Landlords not fazed by CGT
Property investors are welcoming news that a capital gains tax is looking increasingly unlikely, but say it probably wouldn’t have affected them much anyway.
The Tax Working Group, which is chaired by Sir Michael Cullen and is developing a report for the Government on the potential future direction of tax policies, is understood to have stopped short of recommending a broad-based capital gains tax.
It is believed to have pushed back any firm recommendation until it publishes its final report in February.
New Zealand Property Investors Federation executive director Andrew King said he was ‘‘surprised but delighted’’.
‘‘We’ve always objected to it, we don’t think it’s the right thing to do,’’ King said.
‘‘They’ve argued it’s a way of getting house prices down . . . and potentially that’s true, but they’re forgetting that most first-home buyers are tenants first and we need more rental properties at the moment, not fewer.’’
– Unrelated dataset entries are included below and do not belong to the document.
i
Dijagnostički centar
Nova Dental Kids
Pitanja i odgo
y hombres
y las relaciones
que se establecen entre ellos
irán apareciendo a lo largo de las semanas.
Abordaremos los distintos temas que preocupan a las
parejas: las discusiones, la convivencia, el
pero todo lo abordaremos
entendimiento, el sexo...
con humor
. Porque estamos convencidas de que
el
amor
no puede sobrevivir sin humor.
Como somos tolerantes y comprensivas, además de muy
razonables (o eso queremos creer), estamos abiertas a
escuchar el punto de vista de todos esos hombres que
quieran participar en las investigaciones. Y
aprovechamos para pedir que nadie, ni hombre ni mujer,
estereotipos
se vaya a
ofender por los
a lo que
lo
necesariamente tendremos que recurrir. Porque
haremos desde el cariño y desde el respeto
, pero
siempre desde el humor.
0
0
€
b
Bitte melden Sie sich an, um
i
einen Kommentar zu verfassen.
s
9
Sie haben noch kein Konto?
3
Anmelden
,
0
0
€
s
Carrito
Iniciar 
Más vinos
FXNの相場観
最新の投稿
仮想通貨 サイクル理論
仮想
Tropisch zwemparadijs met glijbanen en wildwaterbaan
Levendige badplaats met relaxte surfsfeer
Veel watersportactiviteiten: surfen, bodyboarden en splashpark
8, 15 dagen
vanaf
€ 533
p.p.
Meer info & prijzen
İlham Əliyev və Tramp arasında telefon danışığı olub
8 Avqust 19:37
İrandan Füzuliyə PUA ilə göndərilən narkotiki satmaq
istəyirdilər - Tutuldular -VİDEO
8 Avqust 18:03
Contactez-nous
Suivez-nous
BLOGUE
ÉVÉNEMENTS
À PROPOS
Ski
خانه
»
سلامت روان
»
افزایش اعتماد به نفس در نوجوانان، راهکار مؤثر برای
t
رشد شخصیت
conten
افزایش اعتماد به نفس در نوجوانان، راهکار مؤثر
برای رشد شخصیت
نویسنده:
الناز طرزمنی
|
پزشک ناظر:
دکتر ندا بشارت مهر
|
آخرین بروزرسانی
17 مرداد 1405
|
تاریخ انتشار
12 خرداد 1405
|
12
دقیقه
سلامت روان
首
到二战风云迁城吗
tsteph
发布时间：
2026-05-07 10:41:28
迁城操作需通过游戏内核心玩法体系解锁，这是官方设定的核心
Another landlord, Peter Lewis, said it would have very little impact on him. ‘‘I have always bought rental property for income and treated any gain in value as a side benefit.’’
Lewis and King said capital gains taxes had not restricted house price inflation in other parts of the world.
Property investor Nick Gentle said he had been unfazed by the prospect of a capital gains tax.
‘‘Being a landlord is about more than capital gains – investors should be focusing also on cashflow and looking to provide quality accommodation. I think introducing a capital gains tax would be horrendously complex and expensive.’’
The Australian experience showed introducing such a tax might just move money to accountants and tax lawyers, he said.